The horn from which the cracking cry issued might be of several kinds. There was the bull’s horn, or bugle, blown by men from the beginning, wherever sustenance was drawn from kindly kine. It was used extensively throughout the middle ages as an instrument for signalling by land and sea, by night watchmen in towns, and by foresters in the wood. An ancient horn is still blown in England on the south coast by those who are still called “huers,” when the pilchards are first sighted, and the fishing boats put out to sea.

People were wont to go to some pains in the matter of horns. The accounts and inventories of the Counts of Burgundy contain the entries of the purchase at Bruges by Philip the Bold in 1375 of sixty-three horns out of England. There were also horns of metal, of brass and of copper, and “horns of elfland faintly blowing.” The customs which dignified the hunt were those of a people whose poets lent enchantment to the horn.

Indeed, it is in the Song of Roland that this enchantment reaches its highest pitch; nor could anything exceed in sombre beauty the call from Roncevaux. It is not Durandal, the sword, but his horn, that the dying paladin holds on high among the pagan dead in the Vale of Thorns.

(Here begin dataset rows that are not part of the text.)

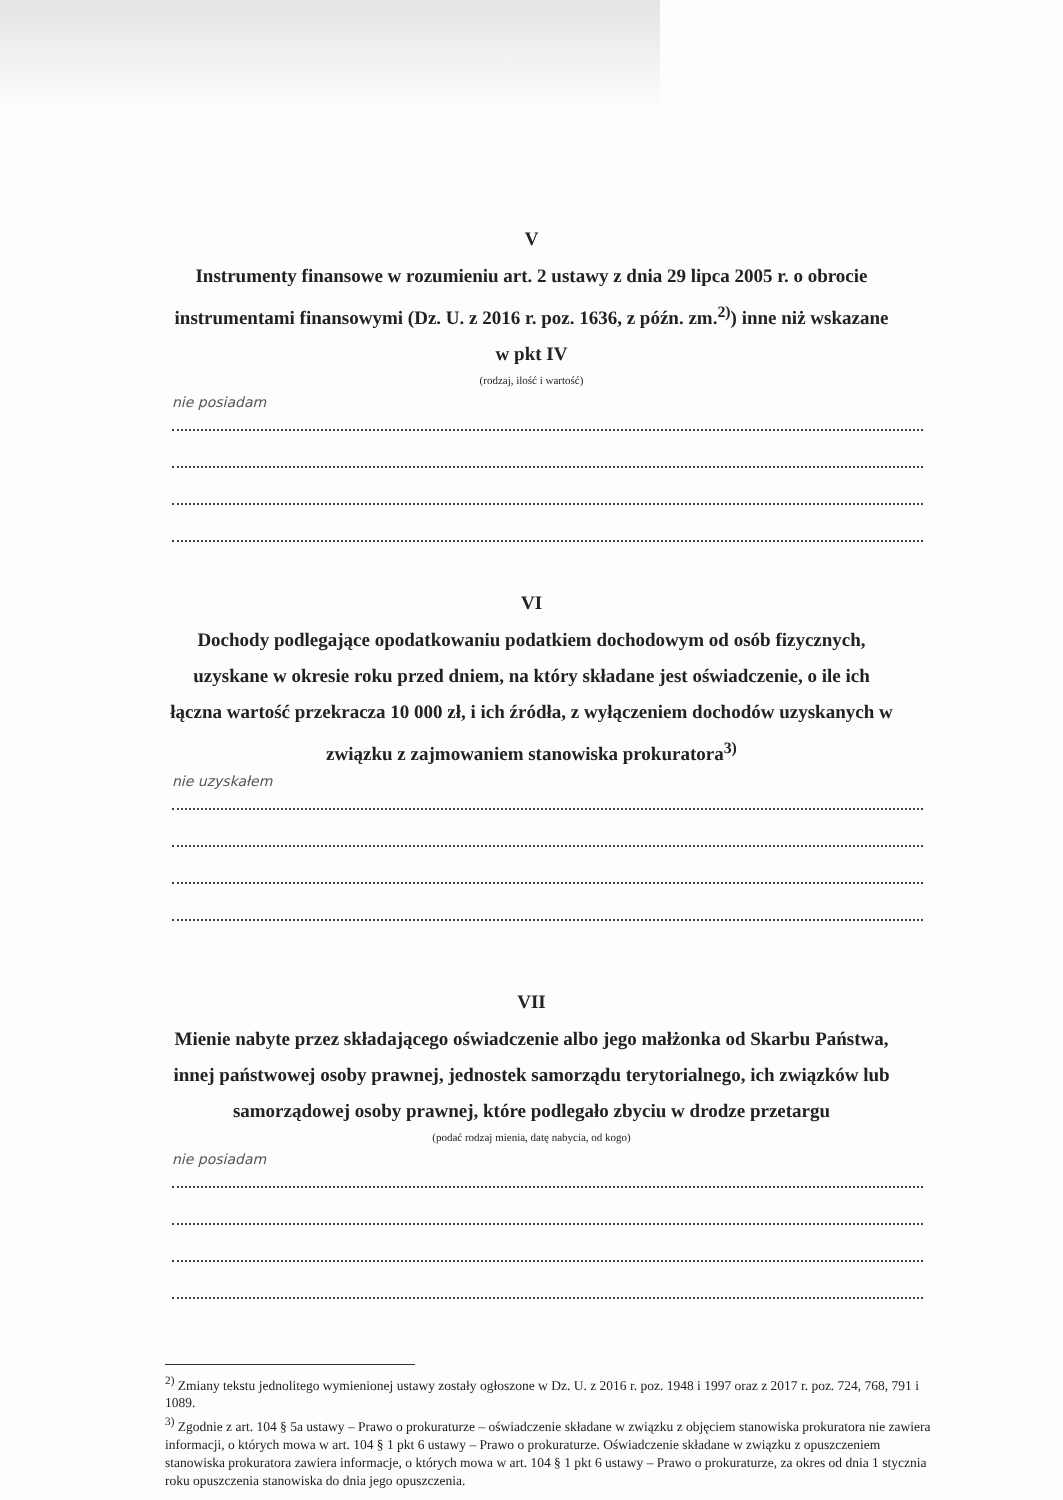V
Instrumenty finansowe w rozumieniu art. 2 ustawy z dnia 29 lipca 2005 r. o obrocie instrumentami finansowymi (Dz. U. z 2016 r. poz. 1636, z późn. zm.<sup>2)</sup>) inne niż wskazane w pkt IV
(rodzaj, ilość i wartość)
nie posiadam
VI
Dochody podlegające opodatkowaniu podatkiem dochodowym od osób fizycznych, uzyskane w okresie roku przed dniem, na który składane jest oświadczenie, o ile ich łączna wartość przekracza 10 000 zł, i ich źródła, z wyłączeniem dochodów uzyskanych w związku z zajmowaniem stanowiska prokuratora<sup>3)</sup>
nie uzyskałem
VII
Mienie nabyte przez składającego oświadczenie albo jego małżonka od Skarbu Państwa, innej państwowej osoby prawnej, jednostek samorządu terytorialnego, ich związków lub samorządowej osoby prawnej, które podlegało zbyciu w drodze przetargu
(podać rodzaj mienia, datę nabycia, od kogo)
nie posiadam
<sup>2)</sup> Zmiany tekstu jednolitego wymienionej ustawy zostały ogłoszone w Dz. U. z 2016 r. poz. 1948 i 1997 oraz z 2017 r. poz. 724, 768, 791 i 1089.
<sup>3)</sup> Zgodnie z art. 104 § 5a ustawy – Prawo o prokuraturze – oświadczenie składane w związku z objęciem stanowiska prokuratora nie zawiera informacji, o których mowa w art. 104 § 1 pkt 6 ustawy – Prawo o prokuraturze. Oświadczenie składane w związku z opuszczeniem stanowiska prokuratora zawiera informacje, o których mowa w art. 104 § 1 pkt 6 ustawy – Prawo o prokuraturze, za okres od dnia 1 stycznia roku opuszczenia stanowiska do dnia jego opuszczenia.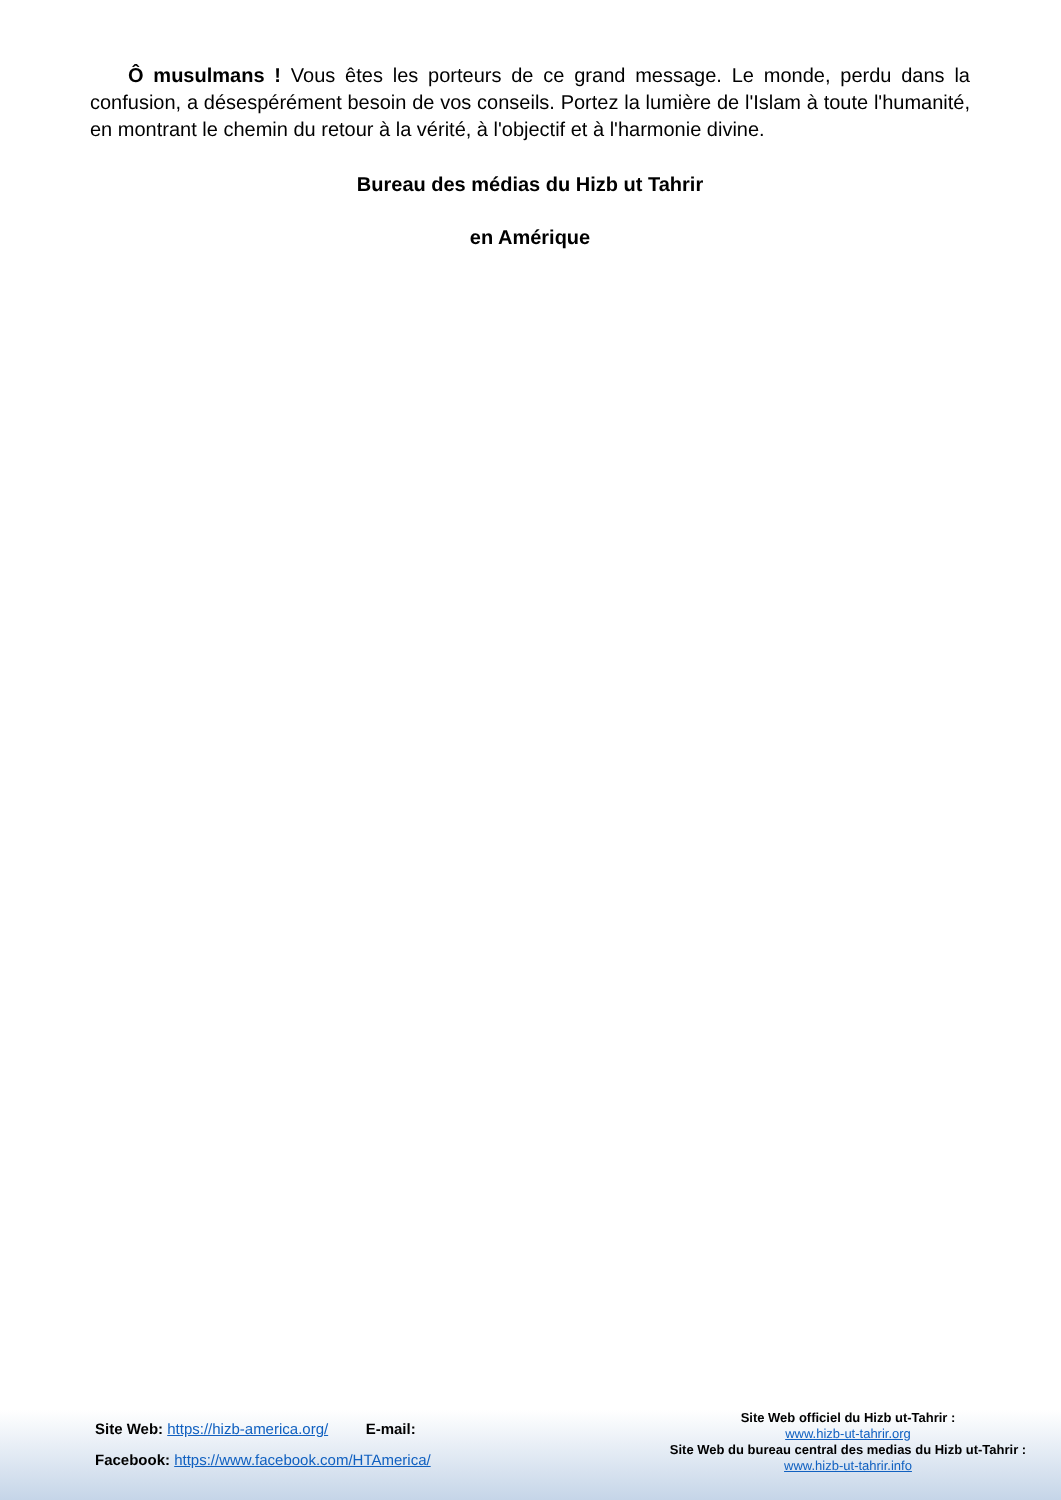Ô musulmans ! Vous êtes les porteurs de ce grand message. Le monde, perdu dans la confusion, a désespérément besoin de vos conseils. Portez la lumière de l'Islam à toute l'humanité, en montrant le chemin du retour à la vérité, à l'objectif et à l'harmonie divine.
Bureau des médias du Hizb ut Tahrir
en Amérique
Site Web: https://hizb-america.org/ E-mail:
Facebook: https://www.facebook.com/HTAmerica/
Site Web officiel du Hizb ut-Tahrir :
www.hizb-ut-tahrir.org
Site Web du bureau central des medias du Hizb ut-Tahrir :
www.hizb-ut-tahrir.info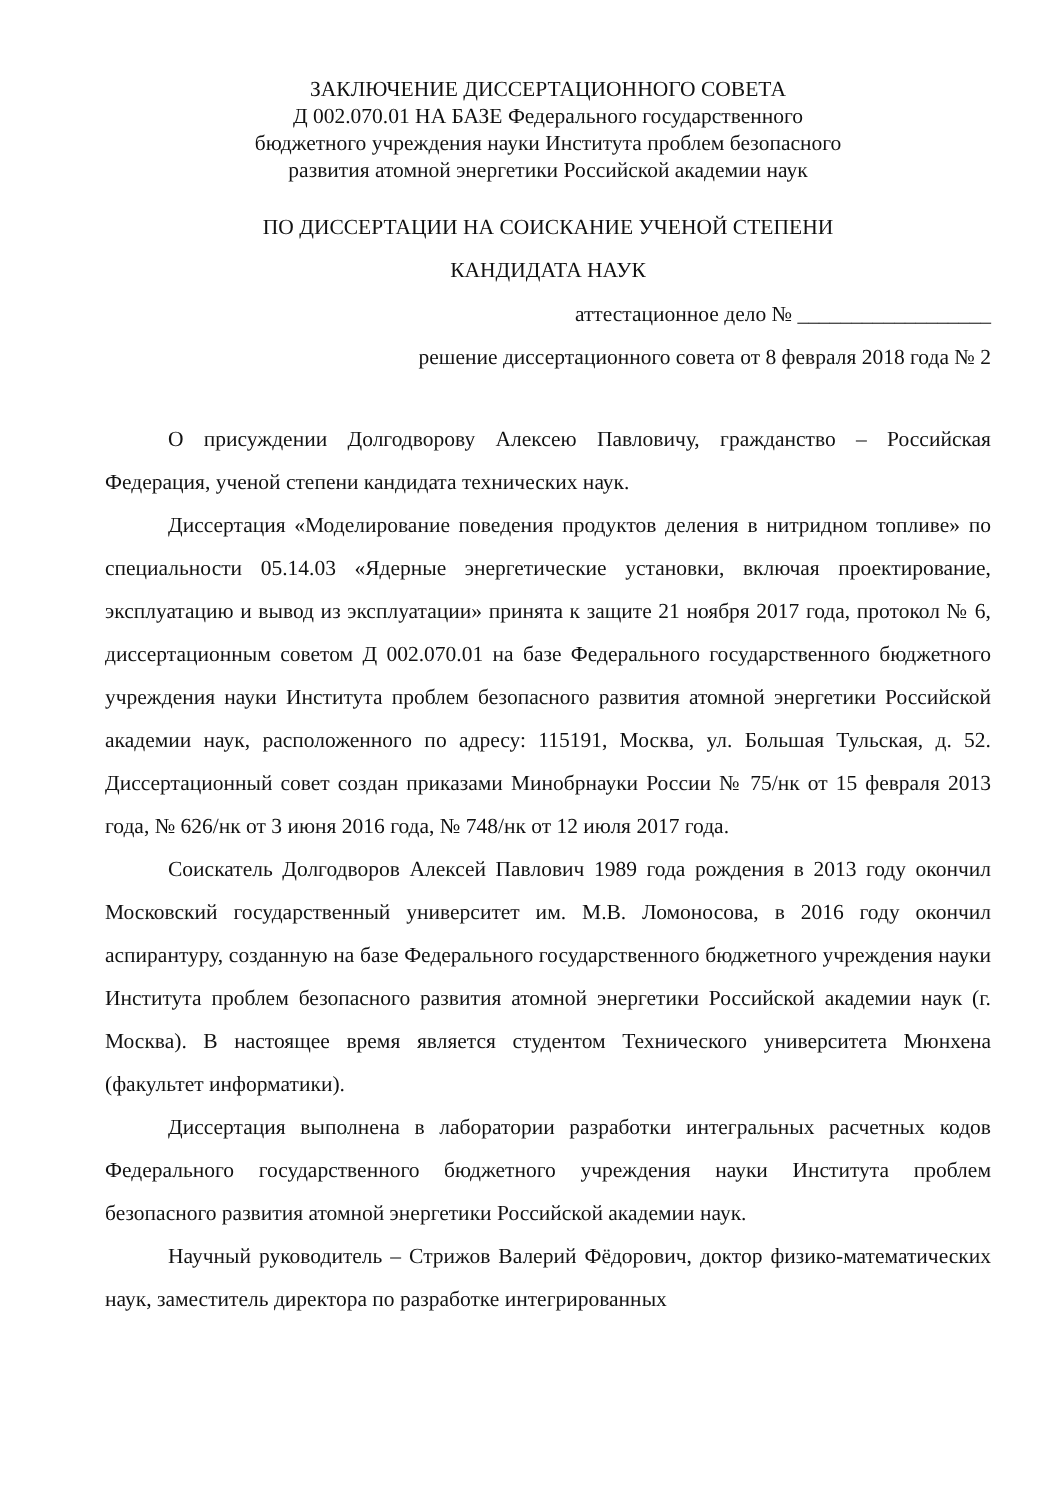ЗАКЛЮЧЕНИЕ ДИССЕРТАЦИОННОГО СОВЕТА
Д 002.070.01 НА БАЗЕ Федерального государственного
бюджетного учреждения науки Института проблем безопасного
развития атомной энергетики Российской академии наук
ПО ДИССЕРТАЦИИ НА СОИСКАНИЕ УЧЕНОЙ СТЕПЕНИ
КАНДИДАТА НАУК
аттестационное дело № __________________
решение диссертационного совета от 8 февраля 2018 года № 2
О присуждении Долгодворову Алексею Павловичу, гражданство – Российская Федерация, ученой степени кандидата технических наук.
Диссертация «Моделирование поведения продуктов деления в нитридном топливе» по специальности 05.14.03 «Ядерные энергетические установки, включая проектирование, эксплуатацию и вывод из эксплуатации» принята к защите 21 ноября 2017 года, протокол № 6, диссертационным советом Д 002.070.01 на базе Федерального государственного бюджетного учреждения науки Института проблем безопасного развития атомной энергетики Российской академии наук, расположенного по адресу: 115191, Москва, ул. Большая Тульская, д. 52. Диссертационный совет создан приказами Минобрнауки России № 75/нк от 15 февраля 2013 года, № 626/нк от 3 июня 2016 года, № 748/нк от 12 июля 2017 года.
Соискатель Долгодворов Алексей Павлович 1989 года рождения в 2013 году окончил Московский государственный университет им. М.В. Ломоносова, в 2016 году окончил аспирантуру, созданную на базе Федерального государственного бюджетного учреждения науки Института проблем безопасного развития атомной энергетики Российской академии наук (г. Москва). В настоящее время является студентом Технического университета Мюнхена (факультет информатики).
Диссертация выполнена в лаборатории разработки интегральных расчетных кодов Федерального государственного бюджетного учреждения науки Института проблем безопасного развития атомной энергетики Российской академии наук.
Научный руководитель – Стрижов Валерий Фёдорович, доктор физико-математических наук, заместитель директора по разработке интегрированных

If you wish to see that horn you may journey to Castle Frohnsdorf, in Austria, where the oliphant, or ivory horn, of Roland, Markgrave of Brittany, is reverently preserved. In the more than thousand years which have passed, the metal binding of the bell has disappeared; the mouthpiece likewise is missing. In all other respects, however, the oliphant is intact. Freiherr von Wildenhag has traced the tradition attaching to this horn, and finds its authenticity to be unquestioned ; he tells us that between the years 814 and 840, in the time of Louis the Pious, the son of Charlemagne, this very horn of ivory was already known as that which had been borne by Roland. To enquire whether this ancient oliphant is that which was wound at Roncesvalles may be said to partake of the quality of an indiscretion.

At Aix, however, the visitor may admire another oliphant and be told that it was presented to Charlemagne by Ha-run-al-Rashid, Lord of Bagdad. It is said that an elephant accompanied the gift. There certainly was a picture of such a beast, done in embroidery, upon the shroud of Charlemagne, and one may well wonder how it came there. The horn of Saint Hubert was preserved at his abbey at Audain.

Some years ago it was my good fortune to stand on the battlements of the castle at Amboise, and in the twilight of a gentle summer’s day, to hear the French hunting horn wound in a hamlet far up the valley of the Loire. The call was passed in the still air four times from village to village within my hearing before it broke from a farmhouse directly across the silver river. The next village below then took it up, and finally the mellow note died out in the distance down the valley to the west. I turned to the kindly custodian, who had indulged my admiration of turret and finial in the slanting light of that sleepy afternoon far beyond the usual hour granted the visitor, and enquired of him what he might be able to tell me of a thing so extraordinary. He said it was a custom, and an amusement; that it was often done. He himself had never heard the call started, nor heard it end; but it was said to arise at some place far beyond Chateau Chinon, in the Nievre, and to go down to the sea, where there were ships. We talked of other things, and a short half hour later the same haunting call came travelling back, up-valley this time. I counted eight horns wound within my hearing. The custodian then went in to his supper, and left me under the soft stars of Touraine to dream of ancient things, of hue and cry, and of a man-hunt along the river in the bleak days of Fulk Nerra, that black Count of Anjou and lord of all those fair lands, who was the great-great-great-great-grandfather of Richard the Lionheart, King of England, who fought Saladin and who lies in the abbey church at Fontev-rault in the valley of the Loire.